The final interview question was blunt.
“Can you look at a child,” the laser woman asked, “and see a product?”
I thought of my own childhood habits. Counting steps. Assigning personalities to spoons. Believing water fountains were judging me.
“I think,” I said carefully, “that children are complicated.”
They nodded sympathetically.
“So is manufacturing.”
I didn’t get the job.
A week later, curiosity got the better of me and I returned to Plastikkind’s lobby, pretending I’d left my dignity in the parking lot.
The receptionist didn’t recognize me. Or rather, she recognized me too well.
“Your interviewer isn’t available,” she said. “But you can visit the showroom.”
Behind a glass wall stood a new display. Bright lights. Neutral carpeting. A pedestal. On it was a doll wearing a cardigan.
The resemblance was unsettling. Same mild smile. Same posture of patient disappointment. Same expression of a man who had once explained something slowly and meant it.
The placard read:
HVD SERIES – EARLY ADOPTER
This doll listens carefully. This doll nods. This doll explains why your feelings are valid but not actionable.

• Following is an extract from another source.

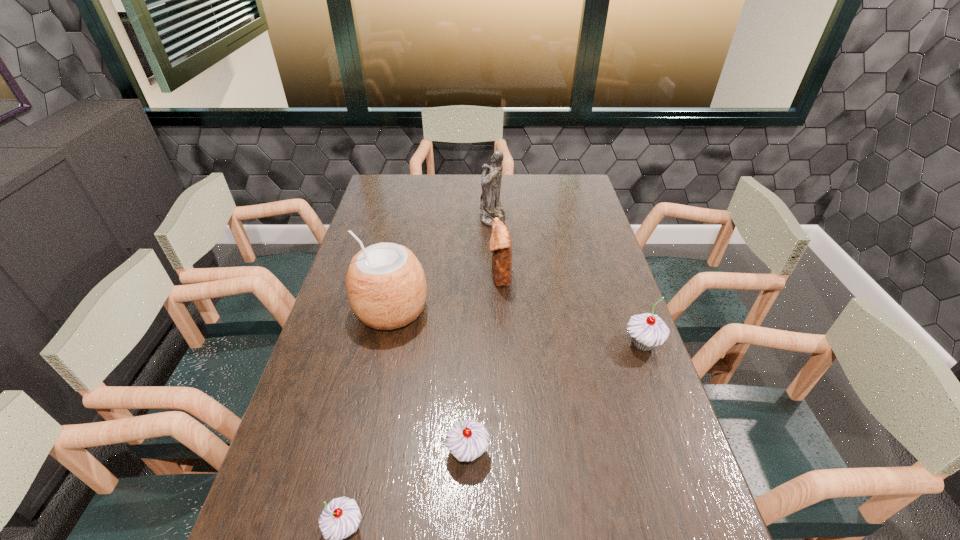
Identify which object is the second closest to the farthest cupcake. Please provide its 2D coordinates. Your answer should be formatted as a tuple, i.e. [(x, y)], where the tuple contains the x and y coordinates of a point satisfying the conditions above.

Accessories included a clipboard, a laser pointer, and a removable conscience.
I pressed the button on his back.
“It’s complicated,” the doll said. “So is manufacturing.”
The receptionist leaned in. “Field testing,” she whispered. “Turns out prolonged exposure to human variance eventually qualifies anyone.”
I backed away slowly.
On my way out, I sneezed seven times in a row.
No one wrote anything down.
Somewhere, a tiny silencer rolled across the showroom floor.